The site is located close to the valley floor on the west side of Golconda Creek Valley, approximately one mile from the camp of Yellow Band Gold Mines. The site includes underground workings and associated mine structures. Mine workings are distributed over four levels, separated vertically by approximately 100-200 feet. Two mine entrances have collapsed, and the remaining two are unstable. Structures outside the No. 1 Adit lie in fair to poor condition. Snow slides have inflicted extensive damage to the mill and compressor shed.

Historical Summary:

Work at the Lucky Girl Mine prospect occurred between 1927 and 1942, with additional activity present in the 1901-1916 period, with some claims probably staked on the Lucky Girl vein by 1911. Further prospecting was not conducted at the site until the late 1920s under the Ramer brothers, who later consolidated efforts as the Bremner Gold Mining Company. During 1934-1935, the company erected support facilities at the mine, including a pilot mill. At the end of the 1935 season, when work desisted on the Grand Prize vein, the company concentrated all development efforts on the Lucky Girl Mine. After 1937, the vein received minimal work, although the mill was utilized by the Yellow Band Gold Mines between 1939 and 1941. In the 1960s - 1970s, Yelinore Inc removed ore left in the mill storage bin as part of salvage operations.

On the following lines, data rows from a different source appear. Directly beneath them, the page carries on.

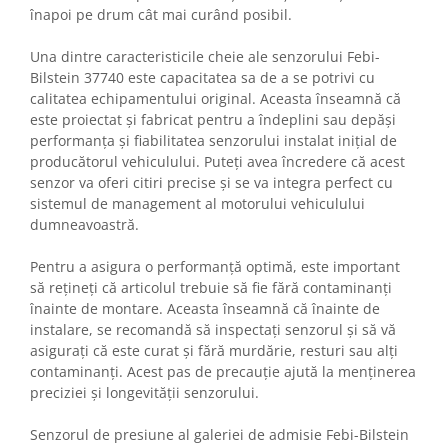
înapoi pe drum cât mai curând posibil.
Una dintre caracteristicile cheie ale senzorului Febi-
Bilstein 37740 este capacitatea sa de a se potrivi cu
calitatea echipamentului original. Aceasta înseamnă că
este proiectat și fabricat pentru a îndeplini sau depăși
performanța și fiabilitatea senzorului instalat inițial de
producătorul vehiculului. Puteți avea încredere că acest
senzor va oferi citiri precise și se va integra perfect cu
sistemul de management al motorului vehiculului
dumneavoastră.
Pentru a asigura o performanță optimă, este important
să rețineți că articolul trebuie să fie fără contaminanți
înainte de montare. Aceasta înseamnă că înainte de
instalare, se recomandă să inspectați senzorul și să vă
asigurați că este curat și fără murdărie, resturi sau alți
contaminanți. Acest pas de precauție ajută la menținerea
preciziei și longevității senzorului.
Senzorul de presiune al galeriei de admisie Febi-Bilstein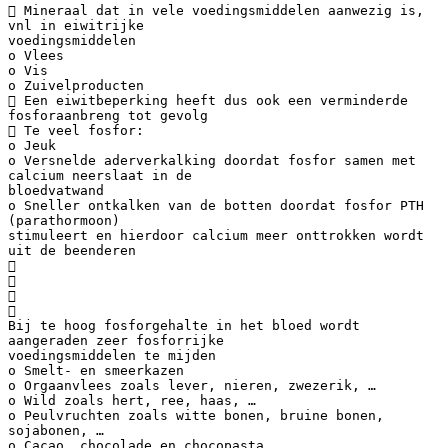
 Mineraal dat in vele voedingsmiddelen aanwezig is,
vnl in eiwitrijke
voedingsmiddelen
o Vlees
o Vis
o Zuivelproducten
 Een eiwitbeperking heeft dus ook een verminderde
fosforaanbreng tot gevolg
 Te veel fosfor:
o Jeuk
o Versnelde aderverkalking doordat fosfor samen met
calcium neerslaat in de
bloedvatwand
o Sneller ontkalken van de botten doordat fosfor PTH
(parathormoon)
stimuleert en hierdoor calcium meer onttrokken wordt
uit de beenderen




Bij te hoog fosforgehalte in het bloed wordt
aangeraden zeer fosforrijke
voedingsmiddelen te mijden
o Smelt- en smeerkazen
o Orgaanvlees zoals lever, nieren, zwezerik, …
o Wild zoals hert, ree, haas, …
o Peulvruchten zoals witte bonen, bruine bonen,
sojabonen, …
o Cacao, chocolade en chocopasta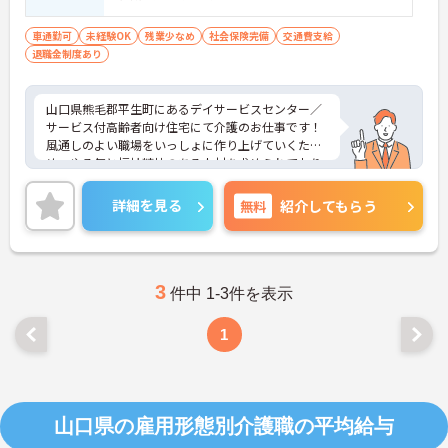
車通勤可
未経験OK
残業少なめ
社会保険完備
交通費支給
退職金制度あり
山口県熊毛郡平生町にあるデイサービスセンター／
サービス付高齢者向け住宅にて介護のお仕事です！
風通しのよい職場をいっしょに作り上げていくた
め、やる気と福祉精神のある人材を求められており
ます★
ご興味ある方には、面接対策ポイントなど、さらに
詳細を見る
無料
紹介してもらう
詳細をお話しいたしますのでお気軽にご相談くださ
い。
3
件中 1-3件を表示
1
山口県の雇用形態別介護職の平均給与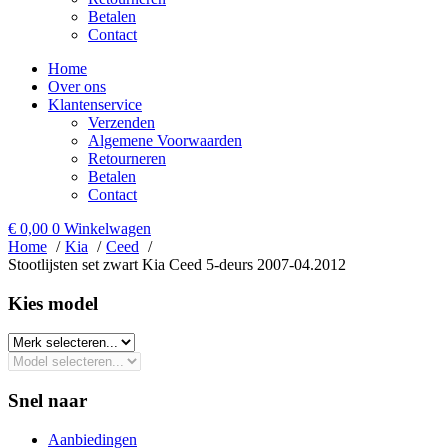
Betalen
Contact
Home
Over ons
Klantenservice
Verzenden
Algemene Voorwaarden
Retourneren
Betalen
Contact
€
0,00
0
Winkelwagen
Home
Kia
Ceed
Stootlijsten set zwart Kia Ceed 5-deurs 2007-04.2012
Kies model​
Snel naar
Aanbiedingen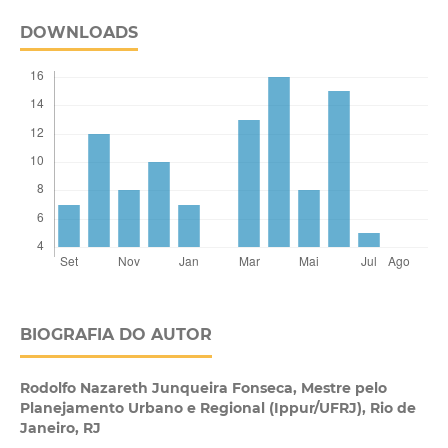
DOWNLOADS
BIOGRAFIA DO AUTOR
Rodolfo Nazareth Junqueira Fonseca,
Mestre pelo
Planejamento Urbano e Regional (Ippur/UFRJ), Rio de
Janeiro, RJ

I also mentioned a book I read while up at Bremner - about the pilot Merle “Mudhole” Smith.  Smith began his long and distinguished Alaska flying career in the mid 1930s, transporting supplies into the Bremner district for Cordova Air Service. It was here, in fact, that he received his colorful nickname, after having gotten his plane stuck on the upper airstrip. Assuming control of the company after the death of its founder in 1938, Smith turned the once struggling operation into a key regional carrier, which he managed until it merged with Alaska Airlines in 1968.